Work instructions
Write out all of the data below line for line, keeping every word, number, and punctuation mark unchanged.

Data for the task
+===+

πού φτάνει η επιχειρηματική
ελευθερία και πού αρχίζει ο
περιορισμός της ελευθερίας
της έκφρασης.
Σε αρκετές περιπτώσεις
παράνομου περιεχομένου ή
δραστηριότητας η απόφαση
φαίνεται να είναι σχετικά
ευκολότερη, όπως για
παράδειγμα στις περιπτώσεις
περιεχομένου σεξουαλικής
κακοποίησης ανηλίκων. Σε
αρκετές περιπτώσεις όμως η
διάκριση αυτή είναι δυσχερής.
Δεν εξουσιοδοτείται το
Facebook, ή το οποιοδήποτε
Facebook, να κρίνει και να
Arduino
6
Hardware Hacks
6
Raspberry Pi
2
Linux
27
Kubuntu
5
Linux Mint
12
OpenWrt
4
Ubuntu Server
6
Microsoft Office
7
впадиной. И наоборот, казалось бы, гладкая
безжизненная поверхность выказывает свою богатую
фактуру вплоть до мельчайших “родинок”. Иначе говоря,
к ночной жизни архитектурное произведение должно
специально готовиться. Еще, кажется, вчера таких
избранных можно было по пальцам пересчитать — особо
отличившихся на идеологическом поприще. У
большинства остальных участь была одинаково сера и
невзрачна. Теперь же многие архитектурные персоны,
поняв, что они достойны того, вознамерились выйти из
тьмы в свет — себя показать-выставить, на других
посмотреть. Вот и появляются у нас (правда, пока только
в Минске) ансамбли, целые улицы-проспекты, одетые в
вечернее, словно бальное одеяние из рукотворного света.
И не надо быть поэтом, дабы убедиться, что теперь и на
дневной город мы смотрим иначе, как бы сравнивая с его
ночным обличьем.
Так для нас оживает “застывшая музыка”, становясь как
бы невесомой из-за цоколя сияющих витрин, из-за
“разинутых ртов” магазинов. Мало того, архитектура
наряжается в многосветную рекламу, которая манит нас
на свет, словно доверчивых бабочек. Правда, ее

+===+

Response for this exercise
πού φτάνει η επιχειρηματική
ελευθερία και πού αρχίζει ο
περιορισμός της ελευθερίας
της έκφρασης.
Σε αρκετές περιπτώσεις
παράνομου περιεχομένου ή
δραστηριότητας η απόφαση
φαίνεται να είναι σχετικά
ευκολότερη, όπως για
παράδειγμα στις περιπτώσεις
περιεχομένου σεξουαλικής
κακοποίησης ανηλίκων. Σε
αρκετές περιπτώσεις όμως η
διάκριση αυτή είναι δυσχερής.
Δεν εξουσιοδοτείται το
Facebook, ή το οποιοδήποτε
Facebook, να κρίνει και να
Arduino
6
Hardware Hacks
6
Raspberry Pi
2
Linux
27
Kubuntu
5
Linux Mint
12
OpenWrt
4
Ubuntu Server
6
Microsoft Office
7
впадиной. И наоборот, казалось бы, гладкая
безжизненная поверхность выказывает свою богатую
фактуру вплоть до мельчайших “родинок”. Иначе говоря,
к ночной жизни архитектурное произведение должно
специально готовиться. Еще, кажется, вчера таких
избранных можно было по пальцам пересчитать — особо
отличившихся на идеологическом поприще. У
большинства остальных участь была одинаково сера и
невзрачна. Теперь же многие архитектурные персоны,
поняв, что они достойны того, вознамерились выйти из
тьмы в свет — себя показать-выставить, на других
посмотреть. Вот и появляются у нас (правда, пока только
в Минске) ансамбли, целые улицы-проспекты, одетые в
вечернее, словно бальное одеяние из рукотворного света.
И не надо быть поэтом, дабы убедиться, что теперь и на
дневной город мы смотрим иначе, как бы сравнивая с его
ночным обличьем.
Так для нас оживает “застывшая музыка”, становясь как
бы невесомой из-за цоколя сияющих витрин, из-за
“разинутых ртов” магазинов. Мало того, архитектура
наряжается в многосветную рекламу, которая манит нас
на свет, словно доверчивых бабочек. Правда, ее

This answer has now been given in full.